Because they often present the primary content of the page and sometimes it is difficult to navigate and click in the right place. We also mention the control buttons that bring us back to the days of the VCR. On this last point, you should know that a Play/Pause button is a minimum to have in an accessibility context.
3. Infinite scrolling .
First, I think it’s mostly personal taste, but this answer comes up often. Note that Quora and Facebook use a lot of principle on their sites. Just like LinkedIn ‘s new interface, which even prevents access to its footer.
2. A “Cancel” button on a form .
Because there is no reason to want to undo everything that has just been completed! You just took 2, 5, maybe 10 minutes to complete your form. Why would you want to cancel and lose the entered data? Especially since the button is very likely to be near the “Send” button…
And the big winner is…
1. CAPTCHA! (and its derivatives “2+2?”, “What is this picture?”)
Oh I was waiting for this one. Irritation. Difficulty reading letters and numbers, not to mention that it sometimes happens that the form must be completed again when the captcha is incorrectly entered!

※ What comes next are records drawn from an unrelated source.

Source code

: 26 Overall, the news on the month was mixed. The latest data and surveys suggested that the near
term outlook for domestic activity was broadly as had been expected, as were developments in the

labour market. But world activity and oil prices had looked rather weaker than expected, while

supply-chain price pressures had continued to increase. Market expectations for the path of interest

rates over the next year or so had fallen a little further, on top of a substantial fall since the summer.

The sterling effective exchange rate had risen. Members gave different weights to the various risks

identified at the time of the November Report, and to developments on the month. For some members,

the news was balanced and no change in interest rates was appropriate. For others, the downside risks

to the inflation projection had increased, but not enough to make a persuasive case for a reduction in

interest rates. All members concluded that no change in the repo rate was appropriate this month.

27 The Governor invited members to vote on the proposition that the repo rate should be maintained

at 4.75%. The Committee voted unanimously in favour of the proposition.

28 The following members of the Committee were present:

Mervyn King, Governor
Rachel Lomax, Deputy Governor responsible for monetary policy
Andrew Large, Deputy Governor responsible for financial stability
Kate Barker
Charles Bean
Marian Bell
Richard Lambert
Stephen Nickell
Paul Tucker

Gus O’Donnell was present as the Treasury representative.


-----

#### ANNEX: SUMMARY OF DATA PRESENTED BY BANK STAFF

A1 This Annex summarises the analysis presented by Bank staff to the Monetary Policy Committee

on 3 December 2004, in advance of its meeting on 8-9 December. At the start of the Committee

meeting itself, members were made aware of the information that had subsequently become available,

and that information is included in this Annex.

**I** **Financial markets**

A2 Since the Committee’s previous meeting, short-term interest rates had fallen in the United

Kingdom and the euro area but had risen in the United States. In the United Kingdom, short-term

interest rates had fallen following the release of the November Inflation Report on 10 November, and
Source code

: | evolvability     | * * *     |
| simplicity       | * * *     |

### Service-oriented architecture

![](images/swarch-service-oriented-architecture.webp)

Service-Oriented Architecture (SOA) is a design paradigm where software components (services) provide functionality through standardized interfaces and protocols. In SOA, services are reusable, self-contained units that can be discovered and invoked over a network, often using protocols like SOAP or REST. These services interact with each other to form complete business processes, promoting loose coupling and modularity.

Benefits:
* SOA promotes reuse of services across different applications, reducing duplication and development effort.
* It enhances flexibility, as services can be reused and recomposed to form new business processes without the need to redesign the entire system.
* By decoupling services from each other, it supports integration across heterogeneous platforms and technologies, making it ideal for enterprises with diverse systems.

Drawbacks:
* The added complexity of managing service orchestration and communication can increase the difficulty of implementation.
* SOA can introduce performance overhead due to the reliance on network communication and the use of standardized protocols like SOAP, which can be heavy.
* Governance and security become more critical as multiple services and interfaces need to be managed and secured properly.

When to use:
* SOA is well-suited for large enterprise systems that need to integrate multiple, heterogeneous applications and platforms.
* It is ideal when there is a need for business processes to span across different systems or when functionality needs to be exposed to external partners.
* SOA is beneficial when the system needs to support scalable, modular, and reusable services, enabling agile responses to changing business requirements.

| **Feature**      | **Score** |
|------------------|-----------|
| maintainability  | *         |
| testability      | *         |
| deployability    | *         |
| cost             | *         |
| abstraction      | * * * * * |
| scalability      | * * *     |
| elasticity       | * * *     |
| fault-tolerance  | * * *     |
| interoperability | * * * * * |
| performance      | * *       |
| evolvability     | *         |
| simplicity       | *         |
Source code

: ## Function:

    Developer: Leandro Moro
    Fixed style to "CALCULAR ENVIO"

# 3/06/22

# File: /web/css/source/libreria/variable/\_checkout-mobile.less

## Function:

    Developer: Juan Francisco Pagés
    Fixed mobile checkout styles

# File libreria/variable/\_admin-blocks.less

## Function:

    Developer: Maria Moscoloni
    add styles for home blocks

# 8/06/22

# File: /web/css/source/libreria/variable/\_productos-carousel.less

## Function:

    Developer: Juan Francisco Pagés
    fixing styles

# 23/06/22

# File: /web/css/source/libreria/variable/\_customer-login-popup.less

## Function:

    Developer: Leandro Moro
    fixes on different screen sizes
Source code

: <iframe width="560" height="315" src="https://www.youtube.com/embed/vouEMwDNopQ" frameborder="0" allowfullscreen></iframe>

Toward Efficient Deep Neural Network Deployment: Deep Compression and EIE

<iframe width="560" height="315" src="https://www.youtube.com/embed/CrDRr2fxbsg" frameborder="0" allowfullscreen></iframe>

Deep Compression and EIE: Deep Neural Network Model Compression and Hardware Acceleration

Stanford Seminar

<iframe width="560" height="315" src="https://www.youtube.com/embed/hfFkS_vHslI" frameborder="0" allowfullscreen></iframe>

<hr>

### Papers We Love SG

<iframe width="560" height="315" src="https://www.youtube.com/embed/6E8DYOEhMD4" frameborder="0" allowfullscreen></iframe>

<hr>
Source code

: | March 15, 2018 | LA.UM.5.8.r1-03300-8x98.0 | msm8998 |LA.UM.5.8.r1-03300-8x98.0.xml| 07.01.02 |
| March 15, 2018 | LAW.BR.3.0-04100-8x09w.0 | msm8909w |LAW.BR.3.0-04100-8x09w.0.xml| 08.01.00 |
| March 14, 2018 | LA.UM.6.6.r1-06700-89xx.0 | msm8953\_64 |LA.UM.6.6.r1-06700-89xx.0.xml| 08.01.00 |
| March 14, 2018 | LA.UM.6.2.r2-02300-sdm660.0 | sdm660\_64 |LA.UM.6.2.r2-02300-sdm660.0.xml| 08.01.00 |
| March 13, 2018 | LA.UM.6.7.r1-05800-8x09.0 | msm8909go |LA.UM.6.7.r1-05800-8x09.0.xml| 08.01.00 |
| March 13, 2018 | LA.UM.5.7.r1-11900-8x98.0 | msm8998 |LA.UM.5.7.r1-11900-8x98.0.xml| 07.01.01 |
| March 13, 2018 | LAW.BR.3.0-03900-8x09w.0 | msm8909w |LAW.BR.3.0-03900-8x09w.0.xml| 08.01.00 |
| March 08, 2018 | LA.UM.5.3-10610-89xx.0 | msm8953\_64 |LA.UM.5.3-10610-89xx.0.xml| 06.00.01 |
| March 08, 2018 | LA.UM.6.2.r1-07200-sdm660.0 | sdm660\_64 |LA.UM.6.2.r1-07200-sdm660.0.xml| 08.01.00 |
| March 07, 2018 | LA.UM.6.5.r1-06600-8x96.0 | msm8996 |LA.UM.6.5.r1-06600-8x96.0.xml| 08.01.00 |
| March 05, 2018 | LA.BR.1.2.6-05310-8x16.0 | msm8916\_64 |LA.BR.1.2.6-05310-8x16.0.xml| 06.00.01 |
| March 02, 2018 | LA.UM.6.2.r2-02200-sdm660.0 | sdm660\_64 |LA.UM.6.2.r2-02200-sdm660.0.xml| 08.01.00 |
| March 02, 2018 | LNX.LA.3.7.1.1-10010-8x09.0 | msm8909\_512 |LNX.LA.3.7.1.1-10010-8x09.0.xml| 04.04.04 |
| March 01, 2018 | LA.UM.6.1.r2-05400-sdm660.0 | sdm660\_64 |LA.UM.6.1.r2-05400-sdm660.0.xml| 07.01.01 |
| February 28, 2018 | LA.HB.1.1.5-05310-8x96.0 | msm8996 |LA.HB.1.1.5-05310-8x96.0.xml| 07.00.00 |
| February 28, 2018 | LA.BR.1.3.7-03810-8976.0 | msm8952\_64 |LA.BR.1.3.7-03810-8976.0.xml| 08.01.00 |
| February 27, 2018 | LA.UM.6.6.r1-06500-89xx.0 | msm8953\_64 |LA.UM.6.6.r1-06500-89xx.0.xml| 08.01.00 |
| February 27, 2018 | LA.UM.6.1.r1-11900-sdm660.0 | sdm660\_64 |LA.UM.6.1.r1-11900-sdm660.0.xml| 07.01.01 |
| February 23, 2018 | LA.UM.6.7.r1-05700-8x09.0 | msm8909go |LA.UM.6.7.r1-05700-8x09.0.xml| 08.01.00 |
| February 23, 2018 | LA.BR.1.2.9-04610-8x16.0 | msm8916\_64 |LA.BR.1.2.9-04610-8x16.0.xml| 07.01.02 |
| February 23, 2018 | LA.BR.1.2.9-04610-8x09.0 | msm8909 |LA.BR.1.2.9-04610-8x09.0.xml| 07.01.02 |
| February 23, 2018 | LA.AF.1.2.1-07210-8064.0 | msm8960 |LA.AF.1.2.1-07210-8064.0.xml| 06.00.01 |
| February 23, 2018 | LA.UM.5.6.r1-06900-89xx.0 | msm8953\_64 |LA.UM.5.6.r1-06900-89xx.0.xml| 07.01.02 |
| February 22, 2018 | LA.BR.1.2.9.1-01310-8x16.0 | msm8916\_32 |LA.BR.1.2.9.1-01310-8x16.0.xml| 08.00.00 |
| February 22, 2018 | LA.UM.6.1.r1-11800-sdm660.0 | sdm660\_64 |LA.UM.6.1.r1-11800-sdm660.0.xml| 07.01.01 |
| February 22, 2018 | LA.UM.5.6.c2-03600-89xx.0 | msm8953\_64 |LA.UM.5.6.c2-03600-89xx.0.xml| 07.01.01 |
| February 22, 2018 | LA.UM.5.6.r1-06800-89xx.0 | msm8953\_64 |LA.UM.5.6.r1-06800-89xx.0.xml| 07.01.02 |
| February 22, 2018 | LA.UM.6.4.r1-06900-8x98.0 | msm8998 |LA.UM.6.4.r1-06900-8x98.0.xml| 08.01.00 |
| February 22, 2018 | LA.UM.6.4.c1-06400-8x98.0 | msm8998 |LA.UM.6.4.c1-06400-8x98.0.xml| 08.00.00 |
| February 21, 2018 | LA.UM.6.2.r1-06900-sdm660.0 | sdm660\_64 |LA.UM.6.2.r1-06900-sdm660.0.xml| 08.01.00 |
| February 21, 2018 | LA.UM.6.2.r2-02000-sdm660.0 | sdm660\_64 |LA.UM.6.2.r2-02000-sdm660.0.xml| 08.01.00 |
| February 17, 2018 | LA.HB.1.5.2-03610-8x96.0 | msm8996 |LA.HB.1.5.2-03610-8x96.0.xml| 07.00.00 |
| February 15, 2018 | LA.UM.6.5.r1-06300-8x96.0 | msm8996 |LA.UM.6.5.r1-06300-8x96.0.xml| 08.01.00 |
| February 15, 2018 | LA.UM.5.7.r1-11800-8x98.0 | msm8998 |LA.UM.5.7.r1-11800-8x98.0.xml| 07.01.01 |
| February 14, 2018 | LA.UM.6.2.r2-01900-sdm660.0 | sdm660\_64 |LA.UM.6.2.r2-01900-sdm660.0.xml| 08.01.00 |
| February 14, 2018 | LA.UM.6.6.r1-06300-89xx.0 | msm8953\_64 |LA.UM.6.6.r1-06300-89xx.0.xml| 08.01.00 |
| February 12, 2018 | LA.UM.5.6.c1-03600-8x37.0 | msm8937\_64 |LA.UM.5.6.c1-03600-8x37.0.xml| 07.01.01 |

We all know why captchas exist: spam. But spam is a technical problem, which should be solved in the same way, and not passed on to the user.
To remedy this, we suggest that developers take into consideration these revealing elements of the very predictable and easily recognizable behavior of Spambots:
- Was the form submitted within a second of page load?
- Were the text fields filled with URLs?
- Has the Spambot fallen into a honey-trap (a field invisible to users)
- Did this IP spawn multiple queries in a short time?